I'd be happy to look like him now at 31!


----------



## chem1436114520 (Oct 10, 2006)

bernie is aproaching 63 years young


----------



## chem1436114520 (Oct 10, 2006)

here is the cover


----------



## chem1436114520 (Oct 10, 2006)

can one of the mods plz resize thie pic for me thanks

chem


----------



## dmcc (Nov 25, 2007)

Here you go...


----------



## Kezz (Sep 3, 2007)

63!!! the guy is a legend, he looks 20 years younger than that


----------



## JAY-EL (Oct 20, 2008)

Bernie is not just an awesome bodybuilder but is also a really nice bloke very approachable and helpfull!! even when he`s dieting!! A Question for Chem (or anyone else)i`ve heard Bernie is planning on holding his own comp this year?
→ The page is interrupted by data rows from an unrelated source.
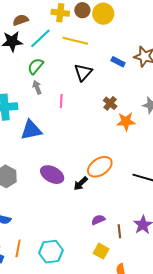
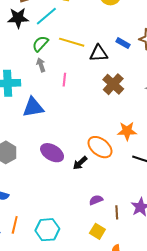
yellow line: (75, 41) -> (72, 42), moved
black triangle: (83, 72) -> (99, 53), moved, turned 42
brown cross: (110, 103) -> (113, 84), size x1.5
orange star: (126, 121) -> (127, 131), moved
orange ellipse: (100, 167) -> (100, 147), turned 70

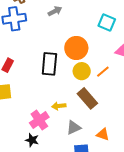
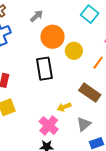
cyan square: (107, 23) -> (90, 14), turned 30
orange circle: (76, 48) -> (52, 37), moved
yellow circle: (82, 71) -> (74, 51), moved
Is this true if so any possible date`s or is it just gym talk !!


----------



## DnSVideo (Nov 30, 2008)

Yes, it is true.

Bernie is to hold his own show.

October 10th 2009.


----------



## Galtonator (Jul 21, 2004)

how do you buy the dvd?


----------



## chem1436114520 (Oct 10, 2006)

we are putting on the show in barrow in furness 30 mins off jn 36 m6, has dave said 10th oct 09

i will let you now all the details has we finalise things , it will be an indie show this year , but thinking of making it a ukbff show next year , the promo will be going on you tube next couple of days , we are off to the arnold classic in 5 wks to promote him over there i think the yanks will be in for a shock


----------



## JAY-EL (Oct 20, 2008)

Chem put my name down for it definately! I`ll have to come and see u before i start dieting been meaning to for ages got your number and spoke to u after pendle valley the other year you gave us some good advice could do with some more!!!


----------



## pergo (Apr 20, 2008)

I shall be looking forward to the DVD of Bernie. What an inspiration.


----------



## DnSVideo (Nov 30, 2008)

Just to let everyone know, the promo for Bernie's DVD is up and running on Youtube.

There will also be a link to it on our website.


----------



## chem1436114520 (Oct 10, 2006)

jay no probs m8 give me a bellany time my fiend hope training is going well


----------



## JAY-EL (Oct 20, 2008)

Nice one Chem will do mate


----------